Amazon has reported steady growth in the DSP program over the past four years.
- There are now more than 3,000 DSP companies in more than 14 countries, employing 275,000 drivers.
- That compares with 2,500 DSPs and 150,000 drivers in 2021; and 1,300 DSPs and 85,000 drivers in 2020.
- DSPs now deliver more than 10 million packages for the company daily, the company said in its post.
Annualized, that would imply DSPs are delivering about 45% to 50% of Amazon’s total volume of 8.17 billion packages as estimated by MWPVL International Inc. in 2021, said Marc Wulfraat, president of the logistics consulting company.
However, estimates of average packages delivered per driver would suggest a larger percentage, using the company’s latest report of 275,000 total DSP drivers, Wulfraat said. Amazon may be using language carefully, protecting data in a way that makes external calculations and estimates more difficult.
Status of DSP lawsuits
A lawsuit filed against Amazon earlier this year by a former DSP company, Kirk Amos Delivery and Courier, alleged that the PPP program helped to prop up Amazon’s third-party delivery network at the height of the pandemic.
“Instead of paying DSPs fairly, Amazon relied on the federal government’s Paycheck Protection Program (PPP) to keep DSPs operational, thereby using taxpayer’s money to pay for its operations,” the suit alleged. It added, “nearly all DSPs are currently operating at a loss due to Amazon’s control of the DSP program and rely on PPP funds to stay afloat.
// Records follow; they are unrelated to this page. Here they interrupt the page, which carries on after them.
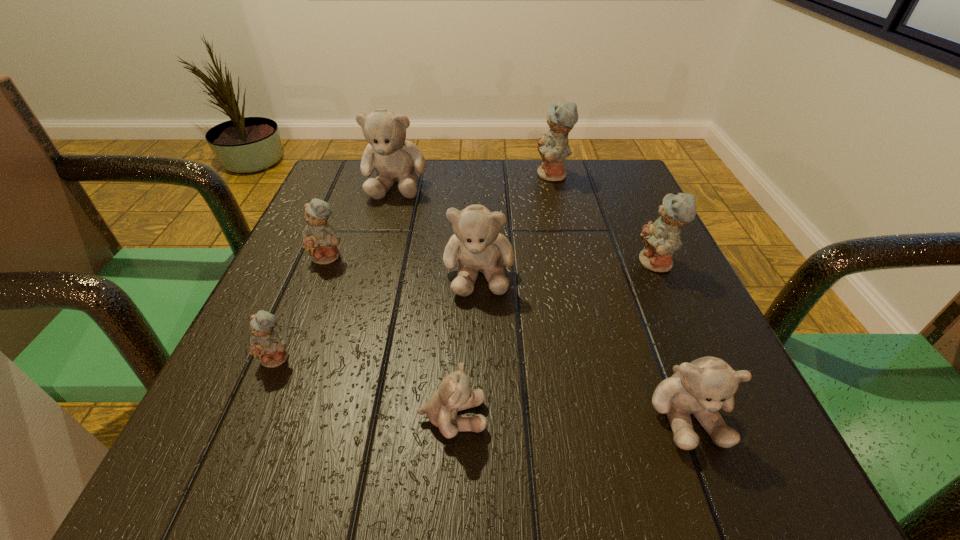
This screenshot has height=540, width=960. Find the location of `blank area located on the front-facing side of the nearest blue teddy bear`. blank area located on the front-facing side of the nearest blue teddy bear is located at coordinates (218, 499).

Identify the location of blank area located 0.140m on the face of the smallest gray teddy bear. The height and width of the screenshot is (540, 960). (592, 417).

At what (x,y) coordinates should I click in order to perform the action: click on object that is at the far left corner. Please return your answer as a coordinate pair (x, y). Looking at the image, I should click on (395, 159).

Where is `object that is at the far right corner`? The image size is (960, 540). object that is at the far right corner is located at coordinates (553, 148).

Find the location of a particular element. This screenshot has height=540, width=960. object that is at the near right corner is located at coordinates (702, 387).

Identify the location of vacant area at the far edge of the desktop. This screenshot has width=960, height=540. (406, 210).

In the image, there is a desktop. In order to click on blank space at the near edge in this screenshot , I will do `click(378, 475)`.

Image resolution: width=960 pixels, height=540 pixels. In order to click on blank space at the left edge of the desktop in this screenshot , I will do `click(239, 355)`.

Image resolution: width=960 pixels, height=540 pixels. In order to click on vacant space at the right edge in this screenshot , I will do `click(710, 321)`.

You are a GUI agent. You are given a task and a screenshot of the screen. Output one action in this format:
    pyautogui.click(x=<x>, y=<y>)
    Task: Click on the vacant area at the far left corner
    This screenshot has width=960, height=540.
    Given the screenshot: What is the action you would take?
    pyautogui.click(x=346, y=184)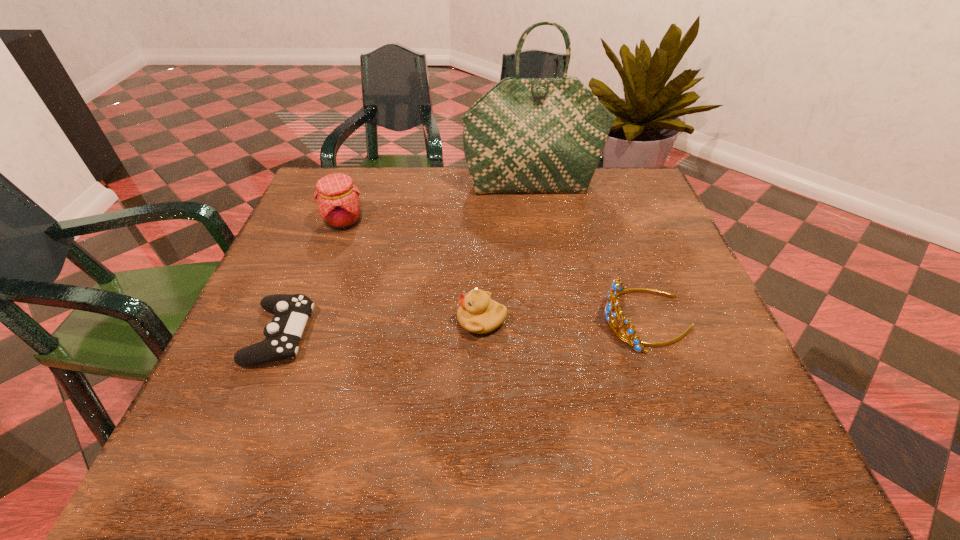
You are a GUI agent. You are given a task and a screenshot of the screen. Output one action in this format:
    pyautogui.click(x=<x>, y=<y>)
    Task: Click on the vacant region between the fourth tallest object and the farthest object
    
    Given the screenshot: What is the action you would take?
    pyautogui.click(x=507, y=253)

The image size is (960, 540). What are the coordinates of `vacant space in between the tiara and the duckling` in the screenshot? It's located at (564, 320).

I want to click on vacant point located between the tiara and the second farthest object, so click(x=495, y=271).

What are the coordinates of `free area in between the second shortest object and the jam` in the screenshot? It's located at (413, 271).

Where is `free space between the tiara and the farthest object`? The width and height of the screenshot is (960, 540). free space between the tiara and the farthest object is located at coordinates (589, 253).

Where is `vacant area that lies between the duckling and the tiara`? vacant area that lies between the duckling and the tiara is located at coordinates pyautogui.click(x=564, y=320).

I want to click on free space between the tiara and the farthest object, so click(x=589, y=253).

Image resolution: width=960 pixels, height=540 pixels. In order to click on vacant point located between the fourth nearest object and the farthest object in this screenshot , I will do `click(439, 204)`.

You are a GUI agent. You are given a task and a screenshot of the screen. Output one action in this format:
    pyautogui.click(x=<x>, y=<y>)
    Task: Click on the free space between the fourth nearest object and the tiara
    The height and width of the screenshot is (540, 960).
    Given the screenshot: What is the action you would take?
    pyautogui.click(x=495, y=271)

This screenshot has width=960, height=540. In order to click on object that is the nearest to the tiara in this screenshot , I will do `click(478, 314)`.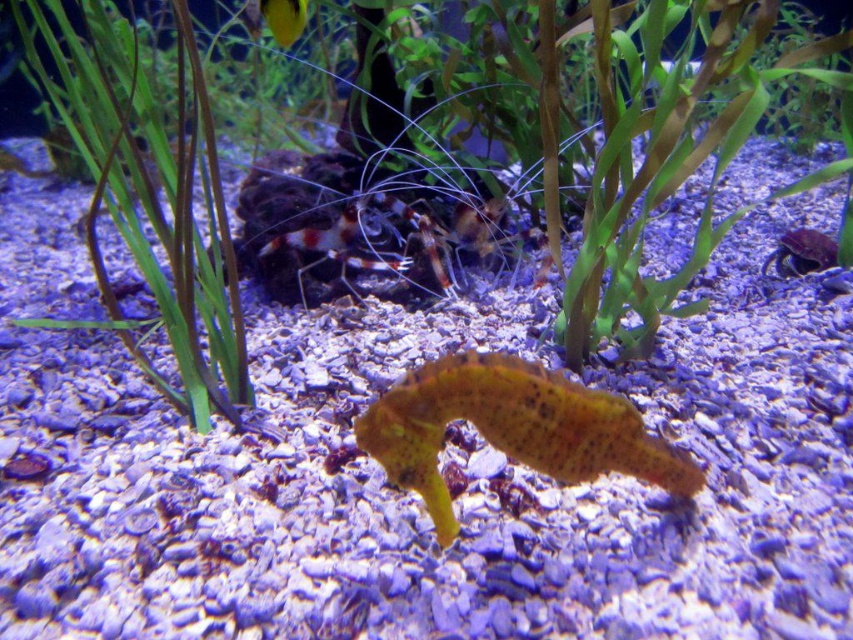
You are an underwater photographer aiming to capture the yellow textured seahorse at center and the green matte plant at left in a single shot. Which object should you position closer to the camera to ensure both are in focus?

To ensure both the yellow textured seahorse at center and the green matte plant at left are in focus, position the green matte plant at left closer to the camera since the seahorse is behind the plant, creating a greater depth of field requirement.

You are a marine biologist observing the underwater scene in the aquarium. You notice the smooth purple crab at right. Can you determine its exact position in the image using the coordinate system provided?

The smooth purple crab at right is located at point (802, 252) in the image coordinate system.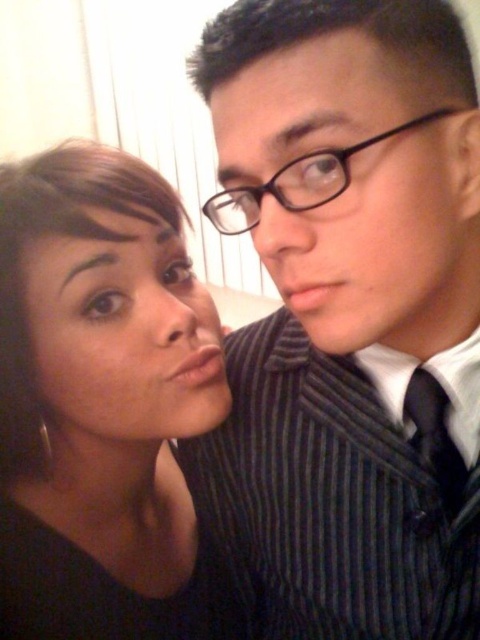
Question: Is black striped suit at center wider than black plastic glasses at upper center?

Choices:
 (A) no
 (B) yes

Answer: (B)

Question: Which object is farther from the camera taking this photo?

Choices:
 (A) black striped suit at center
 (B) black silk tie at right
 (C) striped fabric suit at center

Answer: (B)

Question: Which of the following is the farthest from the observer?

Choices:
 (A) black striped suit at center
 (B) matte black hair at left
 (C) black silk tie at right
 (D) black plastic glasses at upper center

Answer: (C)

Question: Which point is closer to the camera taking this photo?

Choices:
 (A) (337, 184)
 (B) (156, 428)
 (C) (167, 228)
 (D) (223, 177)

Answer: (A)

Question: Is matte black face at lower left positioned at the back of black silk tie at right?

Choices:
 (A) yes
 (B) no

Answer: (B)

Question: Is black plastic glasses at upper center closer to the viewer compared to black silk tie at right?

Choices:
 (A) yes
 (B) no

Answer: (A)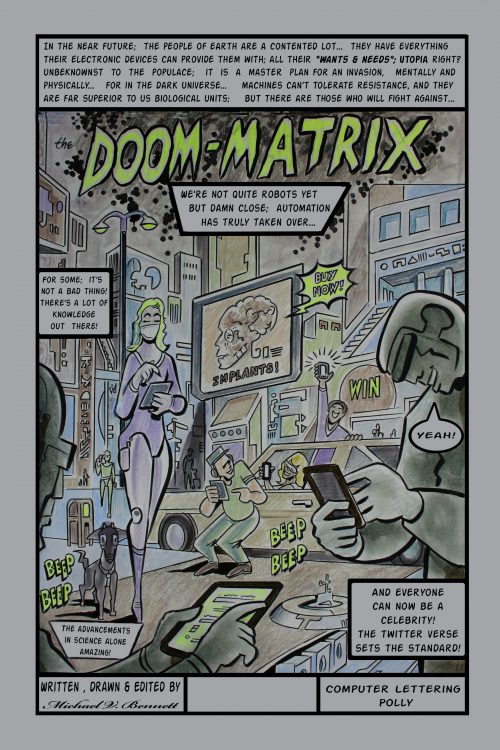
The image size is (500, 750). In order to click on stairs in this screenshot , I will do `click(365, 328)`.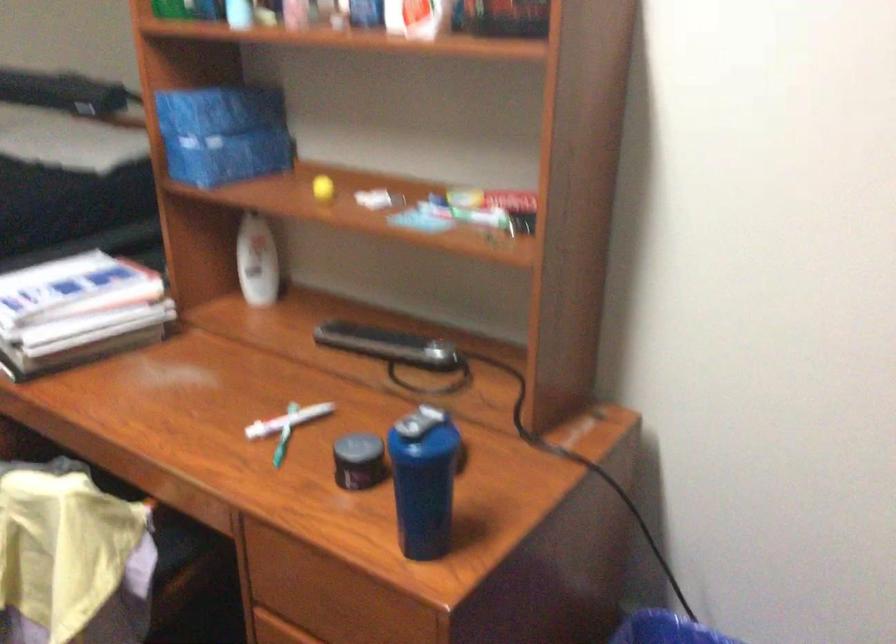
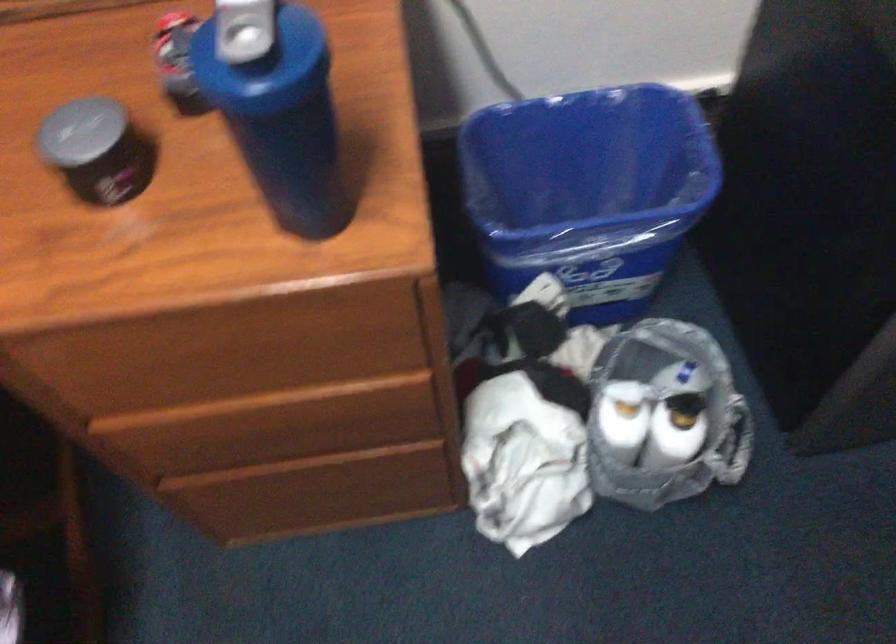
In the second image, find the point that corresponds to [354,444] in the first image.

(80, 131)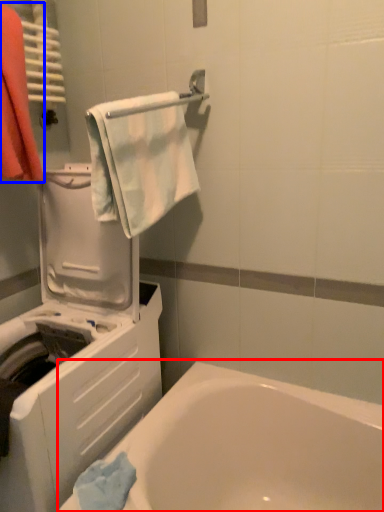
Question: Which point is closer to the camera, bathtub (highlighted by a red box) or laundry (highlighted by a blue box)?

Choices:
 (A) bathtub
 (B) laundry

Answer: (A)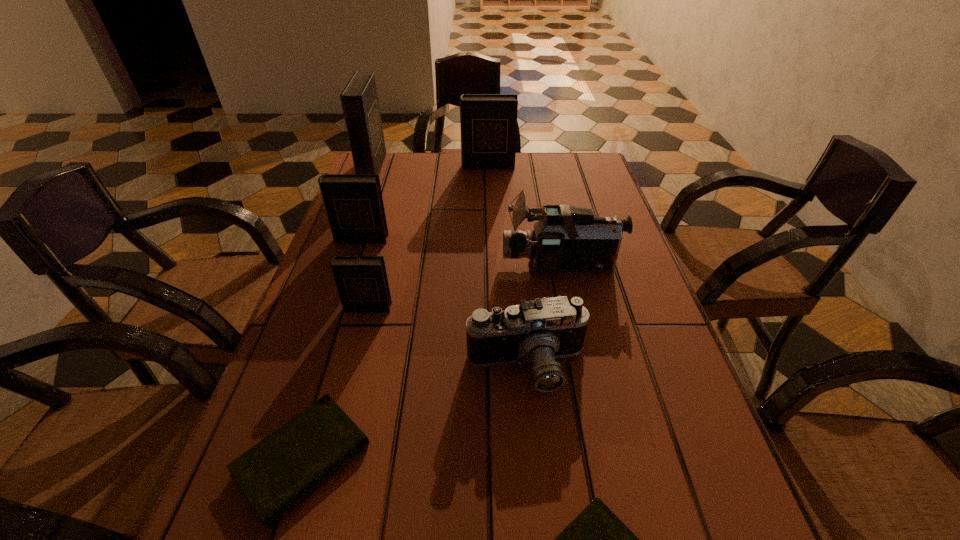
Image resolution: width=960 pixels, height=540 pixels. Find the location of `vacant space situated 0.140m on the right of the bigger green diary`. vacant space situated 0.140m on the right of the bigger green diary is located at coordinates (454, 458).

Identify the location of object present at the right edge. (565, 238).

This screenshot has width=960, height=540. I want to click on object situated at the far left corner, so click(359, 99).

You are a GUI agent. You are given a task and a screenshot of the screen. Output one action in this format:
    pyautogui.click(x=<x>, y=<y>)
    Task: Click on the free space at the far edge of the desktop
    The width and height of the screenshot is (960, 540).
    Given the screenshot: What is the action you would take?
    pyautogui.click(x=513, y=181)

The height and width of the screenshot is (540, 960). In the image, there is a desktop. In order to click on vacant space at the left edge in this screenshot , I will do `click(351, 248)`.

The width and height of the screenshot is (960, 540). I want to click on blank area at the right edge, so click(x=589, y=200).

What are the coordinates of `vacant space at the far left corner of the desktop` in the screenshot? It's located at (388, 179).

In the image, there is a desktop. Find the location of `vacant space at the far right corner`. vacant space at the far right corner is located at coordinates (595, 168).

Locate an element on the screen. This screenshot has height=540, width=960. free space between the biggest dark diary and the rightmost dark diary is located at coordinates (430, 167).

Where is `unoccupied area between the fifth shortest diary and the nearest dark diary`? Image resolution: width=960 pixels, height=540 pixels. unoccupied area between the fifth shortest diary and the nearest dark diary is located at coordinates click(427, 237).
Amazon knows this because it performs an annual financial review of most DSPs’ accounting records.”
Amazon has not responded directly to that allegation in court filings. A federal judge in North Carolina granted the company’s motion to send the case to arbitration, under terms of the standard DSP contract. Kirk Amazon Delivery is appealing the court’s decision.
Another pending lawsuit, filed by a former DSP company called Fli-Lo Falcon, LLC, challenges Amazon’s business relationship with DSP companies, and alleges that Amazon “exercises near complete control” over DSPs, effectively treating them as franchises without giving them the legal protections of franchise designations.
Amazon’s motion to send that suit to arbitration, opposed by Fli-Lo Falcon, is pending in U.S. District Court in Seattle.